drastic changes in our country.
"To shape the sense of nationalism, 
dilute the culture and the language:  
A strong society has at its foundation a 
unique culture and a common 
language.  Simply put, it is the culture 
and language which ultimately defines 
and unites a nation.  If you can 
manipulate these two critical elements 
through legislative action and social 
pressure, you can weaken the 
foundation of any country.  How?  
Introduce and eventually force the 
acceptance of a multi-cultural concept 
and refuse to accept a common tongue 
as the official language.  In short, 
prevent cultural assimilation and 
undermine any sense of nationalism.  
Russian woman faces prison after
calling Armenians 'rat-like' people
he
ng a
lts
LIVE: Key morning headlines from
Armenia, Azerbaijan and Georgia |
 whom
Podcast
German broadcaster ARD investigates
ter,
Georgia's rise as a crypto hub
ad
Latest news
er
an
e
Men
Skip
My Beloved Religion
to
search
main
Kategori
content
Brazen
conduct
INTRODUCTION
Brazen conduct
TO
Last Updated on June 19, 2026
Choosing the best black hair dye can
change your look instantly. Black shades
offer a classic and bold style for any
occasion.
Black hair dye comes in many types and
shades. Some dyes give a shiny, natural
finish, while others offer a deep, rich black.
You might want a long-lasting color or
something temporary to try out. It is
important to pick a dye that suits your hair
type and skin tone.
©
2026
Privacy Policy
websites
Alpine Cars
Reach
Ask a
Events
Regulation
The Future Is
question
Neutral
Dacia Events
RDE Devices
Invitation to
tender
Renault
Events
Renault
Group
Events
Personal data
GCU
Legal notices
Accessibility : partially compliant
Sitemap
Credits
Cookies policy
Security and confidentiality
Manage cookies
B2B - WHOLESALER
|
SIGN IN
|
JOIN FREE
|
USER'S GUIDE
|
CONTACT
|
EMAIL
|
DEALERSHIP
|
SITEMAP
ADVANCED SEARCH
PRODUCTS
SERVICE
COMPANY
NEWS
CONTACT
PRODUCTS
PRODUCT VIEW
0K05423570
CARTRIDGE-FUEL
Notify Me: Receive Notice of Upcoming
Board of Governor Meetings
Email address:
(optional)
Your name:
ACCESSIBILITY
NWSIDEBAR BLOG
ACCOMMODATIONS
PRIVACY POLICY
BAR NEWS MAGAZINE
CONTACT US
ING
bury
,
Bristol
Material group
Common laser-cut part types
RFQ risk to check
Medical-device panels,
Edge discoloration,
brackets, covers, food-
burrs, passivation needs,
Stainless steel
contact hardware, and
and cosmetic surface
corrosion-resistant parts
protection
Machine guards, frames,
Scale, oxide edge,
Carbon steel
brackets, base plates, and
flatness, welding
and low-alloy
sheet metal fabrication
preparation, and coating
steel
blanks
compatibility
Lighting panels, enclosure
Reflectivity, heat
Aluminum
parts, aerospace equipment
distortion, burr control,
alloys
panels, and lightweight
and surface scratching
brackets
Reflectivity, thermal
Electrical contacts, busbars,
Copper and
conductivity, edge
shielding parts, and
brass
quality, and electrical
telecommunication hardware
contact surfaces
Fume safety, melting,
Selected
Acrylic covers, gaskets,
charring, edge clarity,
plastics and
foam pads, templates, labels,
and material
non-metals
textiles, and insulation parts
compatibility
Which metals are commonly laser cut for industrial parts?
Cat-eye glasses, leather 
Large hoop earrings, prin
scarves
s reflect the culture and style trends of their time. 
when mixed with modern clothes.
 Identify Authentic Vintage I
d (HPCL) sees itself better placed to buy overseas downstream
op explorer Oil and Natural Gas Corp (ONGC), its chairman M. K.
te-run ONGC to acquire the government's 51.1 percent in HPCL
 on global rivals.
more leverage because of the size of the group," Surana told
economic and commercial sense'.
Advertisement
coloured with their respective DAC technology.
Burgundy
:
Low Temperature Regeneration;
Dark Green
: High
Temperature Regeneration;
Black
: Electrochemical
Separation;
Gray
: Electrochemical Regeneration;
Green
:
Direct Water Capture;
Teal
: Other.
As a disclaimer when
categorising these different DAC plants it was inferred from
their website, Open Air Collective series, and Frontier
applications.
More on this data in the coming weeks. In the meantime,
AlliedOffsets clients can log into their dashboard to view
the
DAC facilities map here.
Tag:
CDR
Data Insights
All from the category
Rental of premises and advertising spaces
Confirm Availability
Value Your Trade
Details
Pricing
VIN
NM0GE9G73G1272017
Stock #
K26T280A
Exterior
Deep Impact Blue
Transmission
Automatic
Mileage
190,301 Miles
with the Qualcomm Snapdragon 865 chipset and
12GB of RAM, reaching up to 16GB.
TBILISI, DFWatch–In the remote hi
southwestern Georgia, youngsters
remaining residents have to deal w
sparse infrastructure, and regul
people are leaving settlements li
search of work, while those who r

################

◆ Activity
The whole of the material above should be given again exactly.

◆ Solution
drastic changes in our country.
"To shape the sense of nationalism, 
dilute the culture and the language:  
A strong society has at its foundation a 
unique culture and a common 
language.  Simply put, it is the culture 
and language which ultimately defines 
and unites a nation.  If you can 
manipulate these two critical elements 
through legislative action and social 
pressure, you can weaken the 
foundation of any country.  How?  
Introduce and eventually force the 
acceptance of a multi-cultural concept 
and refuse to accept a common tongue 
as the official language.  In short, 
prevent cultural assimilation and 
undermine any sense of nationalism.  
Russian woman faces prison after
calling Armenians 'rat-like' people
he
ng a
lts
LIVE: Key morning headlines from
Armenia, Azerbaijan and Georgia |
 whom
Podcast
German broadcaster ARD investigates
ter,
Georgia's rise as a crypto hub
ad
Latest news
er
an
e
Men
Skip
My Beloved Religion
to
search
main
Kategori
content
Brazen
conduct
INTRODUCTION
Brazen conduct
TO
Last Updated on June 19, 2026
Choosing the best black hair dye can
change your look instantly. Black shades
offer a classic and bold style for any
occasion.
Black hair dye comes in many types and
shades. Some dyes give a shiny, natural
finish, while others offer a deep, rich black.
You might want a long-lasting color or
something temporary to try out. It is
important to pick a dye that suits your hair
type and skin tone.
©
2026
Privacy Policy
websites
Alpine Cars
Reach
Ask a
Events
Regulation
The Future Is
question
Neutral
Dacia Events
RDE Devices
Invitation to
tender
Renault
Events
Renault
Group
Events
Personal data
GCU
Legal notices
Accessibility : partially compliant
Sitemap
Credits
Cookies policy
Security and confidentiality
Manage cookies
B2B - WHOLESALER
|
SIGN IN
|
JOIN FREE
|
USER'S GUIDE
|
CONTACT
|
EMAIL
|
DEALERSHIP
|
SITEMAP
ADVANCED SEARCH
PRODUCTS
SERVICE
COMPANY
NEWS
CONTACT
PRODUCTS
PRODUCT VIEW
0K05423570
CARTRIDGE-FUEL
Notify Me: Receive Notice of Upcoming
Board of Governor Meetings
Email address:
(optional)
Your name:
ACCESSIBILITY
NWSIDEBAR BLOG
ACCOMMODATIONS
PRIVACY POLICY
BAR NEWS MAGAZINE
CONTACT US
ING
bury
,
Bristol
Material group
Common laser-cut part types
RFQ risk to check
Medical-device panels,
Edge discoloration,
brackets, covers, food-
burrs, passivation needs,
Stainless steel
contact hardware, and
and cosmetic surface
corrosion-resistant parts
protection
Machine guards, frames,
Scale, oxide edge,
Carbon steel
brackets, base plates, and
flatness, welding
and low-alloy
sheet metal fabrication
preparation, and coating
steel
blanks
compatibility
Lighting panels, enclosure
Reflectivity, heat
Aluminum
parts, aerospace equipment
distortion, burr control,
alloys
panels, and lightweight
and surface scratching
brackets
Reflectivity, thermal
Electrical contacts, busbars,
Copper and
conductivity, edge
shielding parts, and
brass
quality, and electrical
telecommunication hardware
contact surfaces
Fume safety, melting,
Selected
Acrylic covers, gaskets,
charring, edge clarity,
plastics and
foam pads, templates, labels,
and material
non-metals
textiles, and insulation parts
compatibility
Which metals are commonly laser cut for industrial parts?
Cat-eye glasses, leather 
Large hoop earrings, prin
scarves
s reflect the culture and style trends of their time. 
when mixed with modern clothes.
 Identify Authentic Vintage I
d (HPCL) sees itself better placed to buy overseas downstream
op explorer Oil and Natural Gas Corp (ONGC), its chairman M. K.
te-run ONGC to acquire the government's 51.1 percent in HPCL
 on global rivals.
more leverage because of the size of the group," Surana told
economic and commercial sense'.
Advertisement
coloured with their respective DAC technology.
Burgundy
:
Low Temperature Regeneration;
Dark Green
: High
Temperature Regeneration;
Black
: Electrochemical
Separation;
Gray
: Electrochemical Regeneration;
Green
:
Direct Water Capture;
Teal
: Other.
As a disclaimer when
categorising these different DAC plants it was inferred from
their website, Open Air Collective series, and Frontier
applications.
More on this data in the coming weeks. In the meantime,
AlliedOffsets clients can log into their dashboard to view
the
DAC facilities map here.
Tag:
CDR
Data Insights
All from the category
Rental of premises and advertising spaces
Confirm Availability
Value Your Trade
Details
Pricing
VIN
NM0GE9G73G1272017
Stock #
K26T280A
Exterior
Deep Impact Blue
Transmission
Automatic
Mileage
190,301 Miles
with the Qualcomm Snapdragon 865 chipset and
12GB of RAM, reaching up to 16GB.
TBILISI, DFWatch–In the remote hi
southwestern Georgia, youngsters
remaining residents have to deal w
sparse infrastructure, and regul
people are leaving settlements li
search of work, while those who r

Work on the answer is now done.